REQUIRED WORK =>
Scan the records below and copy every line that contains the string "docs".

-- Opening Marker --

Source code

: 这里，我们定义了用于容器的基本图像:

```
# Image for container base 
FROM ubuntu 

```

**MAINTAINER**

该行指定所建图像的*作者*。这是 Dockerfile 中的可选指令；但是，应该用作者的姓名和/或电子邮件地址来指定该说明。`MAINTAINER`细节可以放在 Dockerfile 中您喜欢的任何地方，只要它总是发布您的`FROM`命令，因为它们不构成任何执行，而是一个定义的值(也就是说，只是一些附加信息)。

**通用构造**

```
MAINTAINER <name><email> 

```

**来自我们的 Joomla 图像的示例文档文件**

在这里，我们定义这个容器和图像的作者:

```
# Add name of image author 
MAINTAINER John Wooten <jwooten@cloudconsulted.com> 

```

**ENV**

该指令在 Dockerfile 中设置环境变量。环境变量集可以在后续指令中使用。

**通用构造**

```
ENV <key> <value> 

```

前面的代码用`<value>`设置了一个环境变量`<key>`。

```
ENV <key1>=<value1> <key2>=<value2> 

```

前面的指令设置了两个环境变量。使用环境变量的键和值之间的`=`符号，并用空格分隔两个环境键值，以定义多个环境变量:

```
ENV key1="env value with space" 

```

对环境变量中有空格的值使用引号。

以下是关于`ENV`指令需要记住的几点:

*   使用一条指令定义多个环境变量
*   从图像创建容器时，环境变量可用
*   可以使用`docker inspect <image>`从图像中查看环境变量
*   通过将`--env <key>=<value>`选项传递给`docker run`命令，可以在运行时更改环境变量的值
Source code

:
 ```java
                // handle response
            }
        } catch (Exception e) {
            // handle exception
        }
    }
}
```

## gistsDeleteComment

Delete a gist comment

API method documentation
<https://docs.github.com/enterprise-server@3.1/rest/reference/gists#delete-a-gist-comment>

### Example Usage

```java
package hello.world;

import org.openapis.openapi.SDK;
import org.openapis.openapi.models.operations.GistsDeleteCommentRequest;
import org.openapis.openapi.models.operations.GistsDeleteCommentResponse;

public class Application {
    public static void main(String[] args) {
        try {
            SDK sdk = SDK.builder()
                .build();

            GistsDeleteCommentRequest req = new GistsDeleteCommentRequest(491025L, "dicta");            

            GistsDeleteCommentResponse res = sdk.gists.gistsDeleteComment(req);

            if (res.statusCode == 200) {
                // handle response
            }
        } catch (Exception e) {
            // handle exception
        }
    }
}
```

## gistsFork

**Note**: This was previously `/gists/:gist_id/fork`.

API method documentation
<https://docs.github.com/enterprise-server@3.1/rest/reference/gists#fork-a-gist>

-- Closing Marker --

OUTPUT BELOW =>
<https://docs.github.com/enterprise-server@3.1/rest/reference/gists#delete-a-gist-comment>
<https://docs.github.com/enterprise-server@3.1/rest/reference/gists#fork-a-gist>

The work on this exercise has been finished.